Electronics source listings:
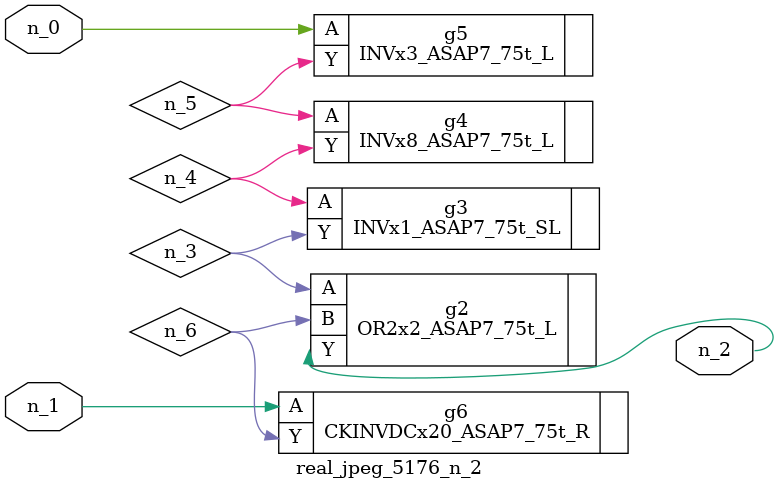
<source format=v>
module real_jpeg_5176_n_2 (n_1, n_0, n_2);

input n_1;
input n_0;

output n_2;

wire n_5;
wire n_4;
wire n_6;
wire n_3;

INVx3_ASAP7_75t_L g5 ( 
.A(n_0),
.Y(n_5)
);

CKINVDCx20_ASAP7_75t_R g6 ( 
.A(n_1),
.Y(n_6)
);

OR2x2_ASAP7_75t_L g2 ( 
.A(n_3),
.B(n_6),
.Y(n_2)
);

INVx1_ASAP7_75t_SL g3 ( 
.A(n_4),
.Y(n_3)
);

INVx8_ASAP7_75t_L g4 ( 
.A(n_5),
.Y(n_4)
);


endmodule
</source>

• **Your instructions**
Would you transcribe each of the entries exactly, skipping the pictures?

• **Task answer**
<source format=v>
module real_jpeg_5176_n_2 (n_1, n_0, n_2);

input n_1;
input n_0;

output n_2;

wire n_5;
wire n_4;
wire n_6;
wire n_3;

INVx3_ASAP7_75t_L g5 ( 
.A(n_0),
.Y(n_5)
);

CKINVDCx20_ASAP7_75t_R g6 ( 
.A(n_1),
.Y(n_6)
);

OR2x2_ASAP7_75t_L g2 ( 
.A(n_3),
.B(n_6),
.Y(n_2)
);

INVx1_ASAP7_75t_SL g3 ( 
.A(n_4),
.Y(n_3)
);

INVx8_ASAP7_75t_L g4 ( 
.A(n_5),
.Y(n_4)
);


endmodule
</source>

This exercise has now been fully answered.